Collected data
▼

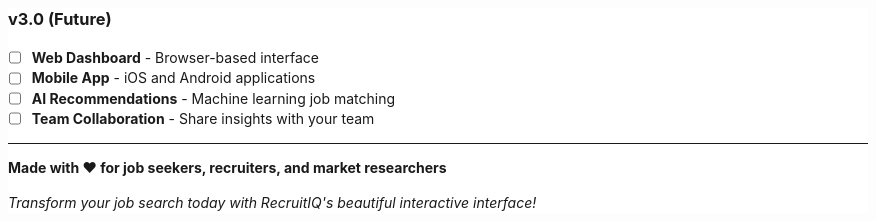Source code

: ### v3.0 (Future)
- [ ] **Web Dashboard** - Browser-based interface
- [ ] **Mobile App** - iOS and Android applications
- [ ] **AI Recommendations** - Machine learning job matching
- [ ] **Team Collaboration** - Share insights with your team

---

**Made with ❤️ for job seekers, recruiters, and market researchers**

*Transform your job search today with RecruitIQ's beautiful interactive interface!* 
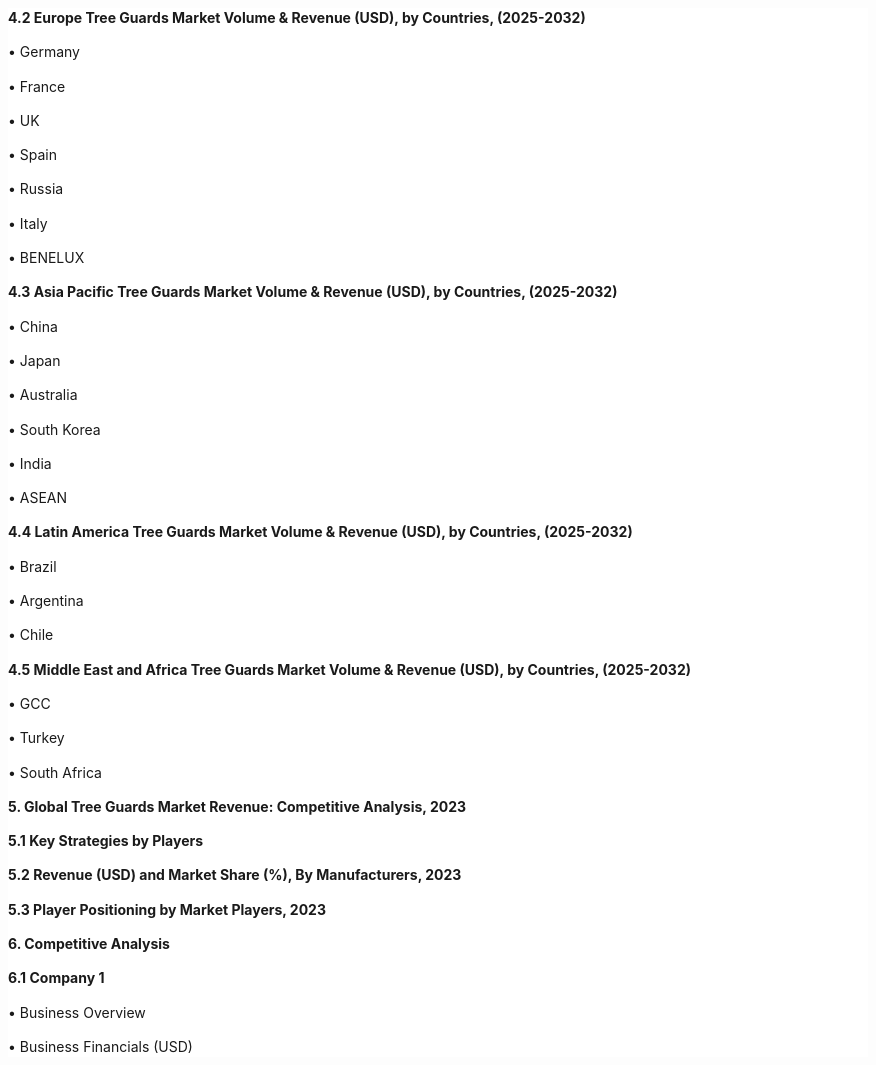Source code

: <strong>4.2 Europe Tree Guards Market Volume &amp; Revenue (USD), by Countries, (2025-2032)</strong>

• Germany

• France

• UK

• Spain

• Russia

• Italy

• BENELUX

<strong>4.3 Asia Pacific Tree Guards Market Volume &amp; Revenue (USD), by Countries, (2025-2032)</strong>

• China

• Japan

• Australia

• South Korea

• India

• ASEAN

<strong>4.4 Latin America Tree Guards Market Volume &amp; Revenue (USD), by Countries, (2025-2032)</strong>

• Brazil

• Argentina

• Chile

<strong>4.5 Middle East and Africa Tree Guards Market Volume &amp; Revenue (USD), by Countries, (2025-2032)</strong>

• GCC

• Turkey

• South Africa

<strong>5. Global Tree Guards Market Revenue: Competitive Analysis, 2023</strong>

<strong>5.1 Key Strategies by Players</strong>

<strong>5.2 Revenue (USD) and Market Share (%), By Manufacturers, 2023</strong>

<strong>5.3 Player Positioning by Market Players, 2023</strong>

<strong>6. Competitive Analysis</strong>

<strong>6.1 Company 1</strong>

• Business Overview

• Business Financials (USD)
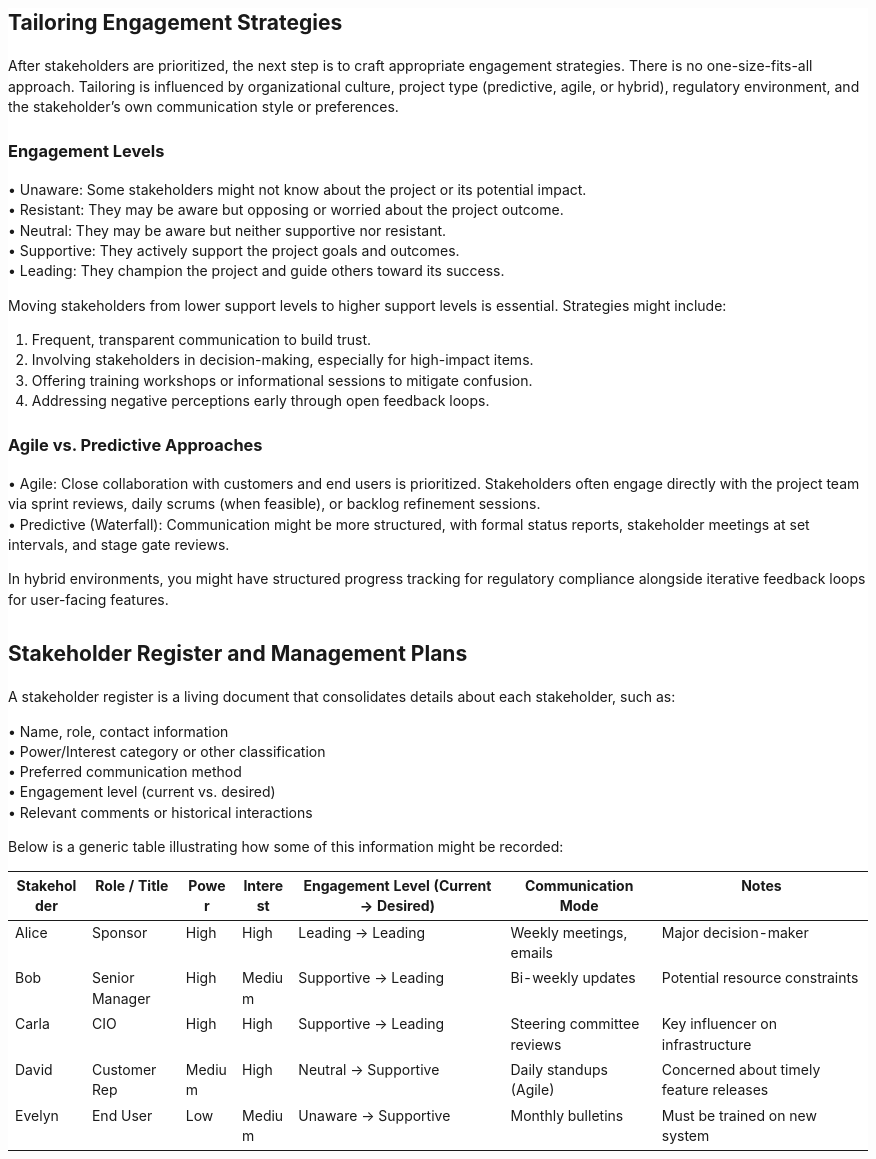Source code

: ## Tailoring Engagement Strategies

After stakeholders are prioritized, the next step is to craft appropriate engagement strategies. There is no one-size-fits-all approach. Tailoring is influenced by organizational culture, project type (predictive, agile, or hybrid), regulatory environment, and the stakeholder’s own communication style or preferences.

### Engagement Levels

• Unaware: Some stakeholders might not know about the project or its potential impact.  
• Resistant: They may be aware but opposing or worried about the project outcome.  
• Neutral: They may be aware but neither supportive nor resistant.  
• Supportive: They actively support the project goals and outcomes.  
• Leading: They champion the project and guide others toward its success.  

Moving stakeholders from lower support levels to higher support levels is essential. Strategies might include:

1. Frequent, transparent communication to build trust.  
2. Involving stakeholders in decision-making, especially for high-impact items.  
3. Offering training workshops or informational sessions to mitigate confusion.  
4. Addressing negative perceptions early through open feedback loops.  

### Agile vs. Predictive Approaches

• Agile: Close collaboration with customers and end users is prioritized. Stakeholders often engage directly with the project team via sprint reviews, daily scrums (when feasible), or backlog refinement sessions.  
• Predictive (Waterfall): Communication might be more structured, with formal status reports, stakeholder meetings at set intervals, and stage gate reviews.  

In hybrid environments, you might have structured progress tracking for regulatory compliance alongside iterative feedback loops for user-facing features.

## Stakeholder Register and Management Plans

A stakeholder register is a living document that consolidates details about each stakeholder, such as:

• Name, role, contact information  
• Power/Interest category or other classification  
• Preferred communication method  
• Engagement level (current vs. desired)  
• Relevant comments or historical interactions  

Below is a generic table illustrating how some of this information might be recorded:

| Stakeholder  | Role / Title   | Power | Interest | Engagement Level (Current → Desired) | Communication Mode         | Notes                                   |
|--------------|----------------|-------|---------|----------------------------------------|----------------------------|-----------------------------------------|
| Alice        | Sponsor        | High  | High     | Leading → Leading                      | Weekly meetings, emails    | Major decision-maker                    |
| Bob          | Senior Manager | High  | Medium   | Supportive → Leading                   | Bi-weekly updates          | Potential resource constraints          |
| Carla        | CIO            | High  | High     | Supportive → Leading                   | Steering committee reviews | Key influencer on infrastructure        |
| David        | Customer Rep   | Medium| High     | Neutral → Supportive                   | Daily standups (Agile)     | Concerned about timely feature releases |
| Evelyn       | End User       | Low   | Medium   | Unaware → Supportive                   | Monthly bulletins          | Must be trained on new system           |
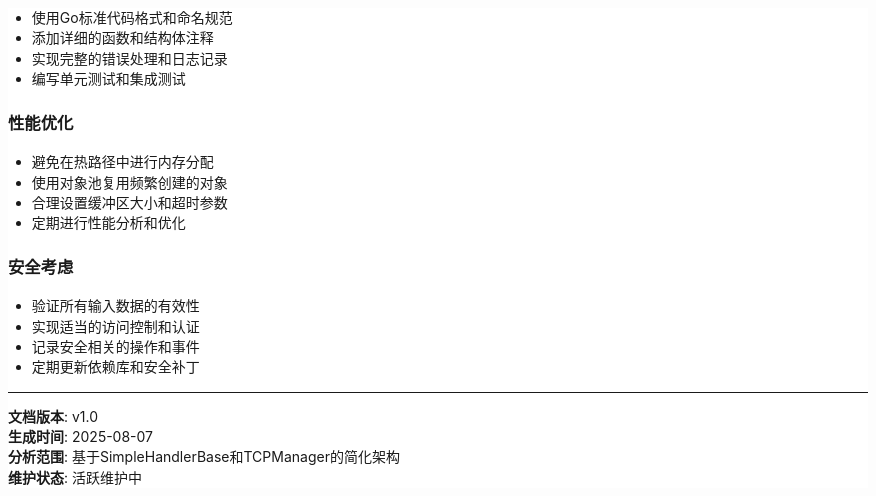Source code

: - 使用Go标准代码格式和命名规范
- 添加详细的函数和结构体注释
- 实现完整的错误处理和日志记录
- 编写单元测试和集成测试

### 性能优化

- 避免在热路径中进行内存分配
- 使用对象池复用频繁创建的对象
- 合理设置缓冲区大小和超时参数
- 定期进行性能分析和优化

### 安全考虑

- 验证所有输入数据的有效性
- 实现适当的访问控制和认证
- 记录安全相关的操作和事件
- 定期更新依赖库和安全补丁

---

**文档版本**: v1.0  
**生成时间**: 2025-08-07  
**分析范围**: 基于SimpleHandlerBase和TCPManager的简化架构  
**维护状态**: 活跃维护中

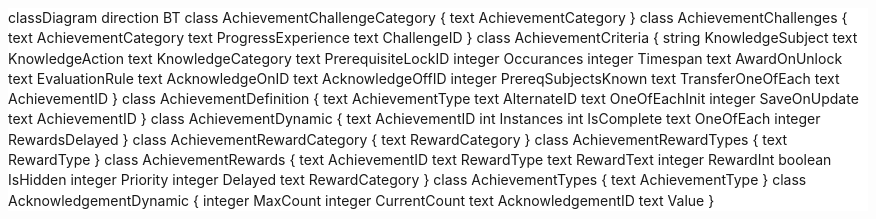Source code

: classDiagram
direction BT
class AchievementChallengeCategory {
   text AchievementCategory
}
class AchievementChallenges {
   text AchievementCategory
   text ProgressExperience
   text ChallengeID
}
class AchievementCriteria {
   string KnowledgeSubject
   text KnowledgeAction
   text KnowledgeCategory
   text PrerequisiteLockID
   integer Occurances
   integer Timespan
   text AwardOnUnlock
   text EvaluationRule
   text AcknowledgeOnID
   text AcknowledgeOffID
   integer PrereqSubjectsKnown
   text TransferOneOfEach
   text AchievementID
}
class AchievementDefinition {
   text AchievementType
   text AlternateID
   text OneOfEachInit
   integer SaveOnUpdate
   text AchievementID
}
class AchievementDynamic {
   text AchievementID
   int Instances
   int IsComplete
   text OneOfEach
   integer RewardsDelayed
}
class AchievementRewardCategory {
   text RewardCategory
}
class AchievementRewardTypes {
   text RewardType
}
class AchievementRewards {
   text AchievementID
   text RewardType
   text RewardText
   integer RewardInt
   boolean IsHidden
   integer Priority
   integer Delayed
   text RewardCategory
}
class AchievementTypes {
   text AchievementType
}
class AcknowledgementDynamic {
   integer MaxCount
   integer CurrentCount
   text AcknowledgementID
   text Value
}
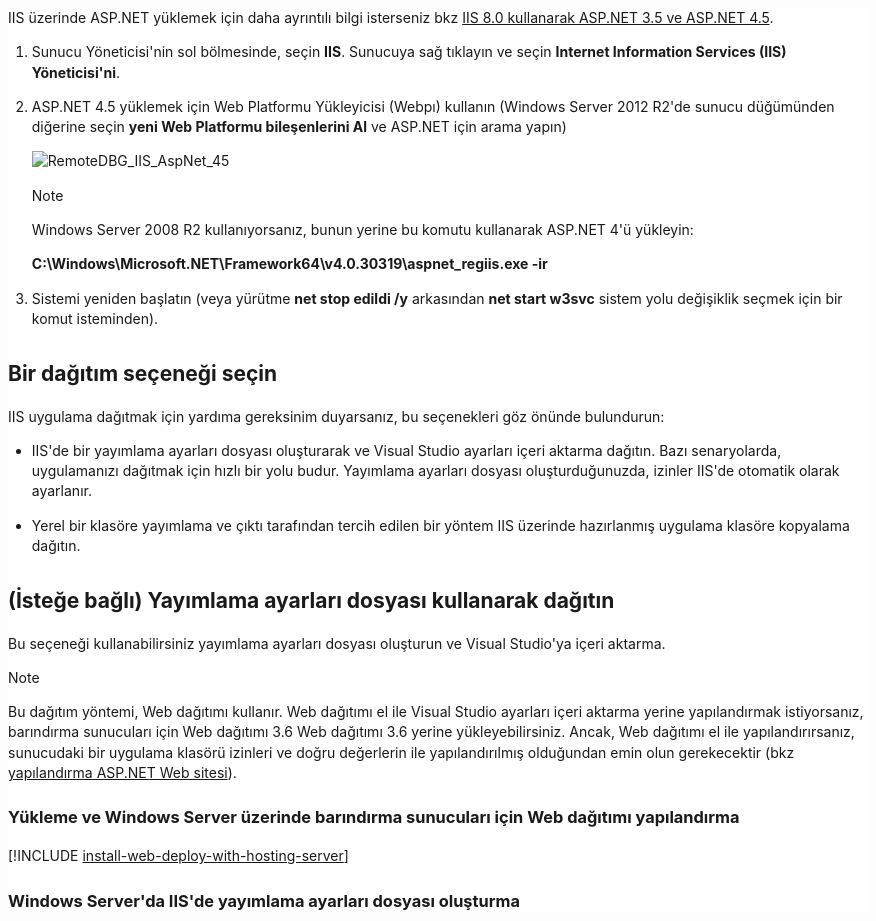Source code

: IIS üzerinde ASP.NET yüklemek için daha ayrıntılı bilgi isterseniz bkz [IIS 8.0 kullanarak ASP.NET 3.5 ve ASP.NET 4.5](/iis/get-started/whats-new-in-iis-8/iis-80-using-aspnet-35-and-aspnet-45).

1. Sunucu Yöneticisi'nin sol bölmesinde, seçin **IIS**. Sunucuya sağ tıklayın ve seçin **Internet Information Services (IIS) Yöneticisi'ni**.

1. ASP.NET 4.5 yüklemek için Web Platformu Yükleyicisi (Webpı) kullanın (Windows Server 2012 R2'de sunucu düğümünden diğerine seçin **yeni Web Platformu bileşenlerini Al** ve ASP.NET için arama yapın)

    ![RemoteDBG_IIS_AspNet_45](../debugger/media/remotedbg_iis_aspnet_45.png "RemoteDBG_IIS_AspNet_45")

    > [!NOTE]
    > Windows Server 2008 R2 kullanıyorsanız, bunun yerine bu komutu kullanarak ASP.NET 4'ü yükleyin:

     **C:\Windows\Microsoft.NET\Framework64\v4.0.30319\aspnet_regiis.exe -ir**

2. Sistemi yeniden başlatın (veya yürütme **net stop edildi /y** arkasından **net start w3svc** sistem yolu değişiklik seçmek için bir komut isteminden).

## <a name="choose-a-deployment-option"></a>Bir dağıtım seçeneği seçin

IIS uygulama dağıtmak için yardıma gereksinim duyarsanız, bu seçenekleri göz önünde bulundurun:

* IIS'de bir yayımlama ayarları dosyası oluşturarak ve Visual Studio ayarları içeri aktarma dağıtın. Bazı senaryolarda, uygulamanızı dağıtmak için hızlı bir yolu budur. Yayımlama ayarları dosyası oluşturduğunuzda, izinler IIS'de otomatik olarak ayarlanır.

* Yerel bir klasöre yayımlama ve çıktı tarafından tercih edilen bir yöntem IIS üzerinde hazırlanmış uygulama klasöre kopyalama dağıtın.

## <a name="optional-deploy-using-a-publish-settings-file"></a>(İsteğe bağlı) Yayımlama ayarları dosyası kullanarak dağıtın

Bu seçeneği kullanabilirsiniz yayımlama ayarları dosyası oluşturun ve Visual Studio'ya içeri aktarma.

> [!NOTE]
> Bu dağıtım yöntemi, Web dağıtımı kullanır. Web dağıtımı el ile Visual Studio ayarları içeri aktarma yerine yapılandırmak istiyorsanız, barındırma sunucuları için Web dağıtımı 3.6 Web dağıtımı 3.6 yerine yükleyebilirsiniz. Ancak, Web dağıtımı el ile yapılandırırsanız, sunucudaki bir uygulama klasörü izinleri ve doğru değerlerin ile yapılandırılmış olduğundan emin olun gerekecektir (bkz [yapılandırma ASP.NET Web sitesi](#BKMK_deploy_asp_net)).

### <a name="install-and-configure-web-deploy-for-hosting-servers-on-windows-server"></a>Yükleme ve Windows Server üzerinde barındırma sunucuları için Web dağıtımı yapılandırma

[!INCLUDE [install-web-deploy-with-hosting-server](../deployment/includes/install-web-deploy-with-hosting-server.md)]

### <a name="create-the-publish-settings-file-in-iis-on-windows-server"></a>Windows Server'da IIS'de yayımlama ayarları dosyası oluşturma
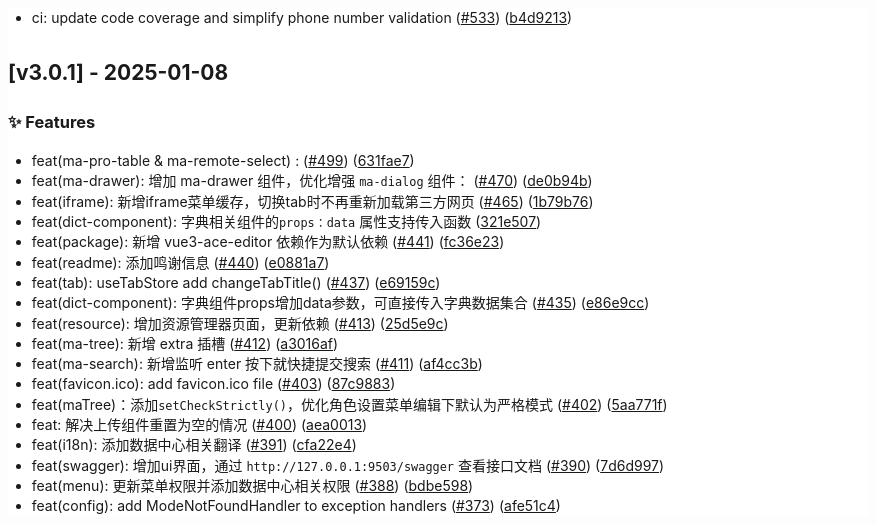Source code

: - ci: update code coverage and simplify phone number validation ([#533](https://github.com/mineadmin/mineadmin/pull/533)) ([b4d9213](https://github.com/mineadmin/mineadmin/commit/b4d9213b1a1abf8f5ef0b4d3d026b0f4a49ff338))

## [v3.0.1] - 2025-01-08

### ✨ Features
- feat(ma-pro-table & ma-remote-select) : ([#499](https://github.com/mineadmin/mineadmin/pull/499)) ([631fae7](https://github.com/mineadmin/mineadmin/commit/631fae759bbe8c5ffc31c108772a3d24793a2759))
- feat(ma-drawer): 增加 ma-drawer 组件，优化增强 `ma-dialog` 组件： ([#470](https://github.com/mineadmin/mineadmin/pull/470)) ([de0b94b](https://github.com/mineadmin/mineadmin/commit/de0b94b5c50e523c12450ac5ebe69ba501fedc5c))
- feat(iframe): 新增iframe菜单缓存，切换tab时不再重新加载第三方网页 ([#465](https://github.com/mineadmin/mineadmin/pull/465)) ([1b79b76](https://github.com/mineadmin/mineadmin/commit/1b79b768a484a003f97e2673afae40c744f29b71))
- feat(dict-component): 字典相关组件的`props：data` 属性支持传入函数 ([321e507](https://github.com/mineadmin/mineadmin/commit/321e5075d407d44b1d38f76c0eeb2b8cf02b12ac))
- feat(package): 新增 vue3-ace-editor 依赖作为默认依赖 ([#441](https://github.com/mineadmin/mineadmin/pull/441)) ([fc36e23](https://github.com/mineadmin/mineadmin/commit/fc36e23a09c82e81e853a73a48fdae0edeb4b6a7))
- feat(readme): 添加鸣谢信息 ([#440](https://github.com/mineadmin/mineadmin/pull/440)) ([e0881a7](https://github.com/mineadmin/mineadmin/commit/e0881a740f9a90609358b4dc902ed07c9c6be7e1))
- feat(tab): useTabStore add changeTabTitle() ([#437](https://github.com/mineadmin/mineadmin/pull/437)) ([e69159c](https://github.com/mineadmin/mineadmin/commit/e69159c8513351423b0796a56311da87d3bb2f47))
- feat(dict-component): 字典组件props增加data参数，可直接传入字典数据集合 ([#435](https://github.com/mineadmin/mineadmin/pull/435)) ([e86e9cc](https://github.com/mineadmin/mineadmin/commit/e86e9cc446dc53655c2d5afd44bf75b2c624d7d7))
- feat(resource): 增加资源管理器页面，更新依赖 ([#413](https://github.com/mineadmin/mineadmin/pull/413)) ([25d5e9c](https://github.com/mineadmin/mineadmin/commit/25d5e9ce50f8962a880c50c0678f832ca00141f8))
- feat(ma-tree): 新增 extra 插槽 ([#412](https://github.com/mineadmin/mineadmin/pull/412)) ([a3016af](https://github.com/mineadmin/mineadmin/commit/a3016af8ca7899f8e2d1cdb6691cdce440306e7c))
- feat(ma-search): 新增监听 enter 按下就快捷提交搜索 ([#411](https://github.com/mineadmin/mineadmin/pull/411)) ([af4cc3b](https://github.com/mineadmin/mineadmin/commit/af4cc3b51ee4afcded9900091f7e4f76c3a7f1fa))
- feat(favicon.ico): add favicon.ico file ([#403](https://github.com/mineadmin/mineadmin/pull/403)) ([87c9883](https://github.com/mineadmin/mineadmin/commit/87c988378b6cda58b5c4f6289dfbcfd1084f7a13))
- feat(maTree)：添加`setCheckStrictly()`，优化角色设置菜单编辑下默认为严格模式 ([#402](https://github.com/mineadmin/mineadmin/pull/402)) ([5aa771f](https://github.com/mineadmin/mineadmin/commit/5aa771fadcb01790ddea90af668d2825cf8a1590))
- feat: 解决上传组件重置为空的情况 ([#400](https://github.com/mineadmin/mineadmin/pull/400)) ([aea0013](https://github.com/mineadmin/mineadmin/commit/aea0013d00e7eedcedd630db0167871df4ce18ff))
- feat(i18n): 添加数据中心相关翻译 ([#391](https://github.com/mineadmin/mineadmin/pull/391)) ([cfa22e4](https://github.com/mineadmin/mineadmin/commit/cfa22e4df261781119769a24b4fb8ab5784ef0f8))
- feat(swagger): 增加ui界面，通过 `http://127.0.0.1:9503/swagger` 查看接口文档 ([#390](https://github.com/mineadmin/mineadmin/pull/390)) ([7d6d997](https://github.com/mineadmin/mineadmin/commit/7d6d99770afdabcfd116d209a85b70c579714d0c))
- feat(menu): 更新菜单权限并添加数据中心相关权限 ([#388](https://github.com/mineadmin/mineadmin/pull/388)) ([bdbe598](https://github.com/mineadmin/mineadmin/commit/bdbe5986ac9b9f4ecf649db7224728523bbfdba1))
- feat(config): add ModeNotFoundHandler to exception handlers ([#373](https://github.com/mineadmin/mineadmin/pull/373)) ([afe51c4](https://github.com/mineadmin/mineadmin/commit/afe51c4ae4b379e989f7746f6750e611a3154134))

▲

→ **TASK TO COMPLETE**
Retype exactly the lines above, from the one with "<strong>5. Global Tree" through the one with "<strong>5.3 Player Positioning", inclusive.

→ **RESULT**
<strong>5. Global Tree Guards Market Revenue: Competitive Analysis, 2023</strong>

<strong>5.1 Key Strategies by Players</strong>

<strong>5.2 Revenue (USD) and Market Share (%), By Manufacturers, 2023</strong>

<strong>5.3 Player Positioning by Market Players, 2023</strong>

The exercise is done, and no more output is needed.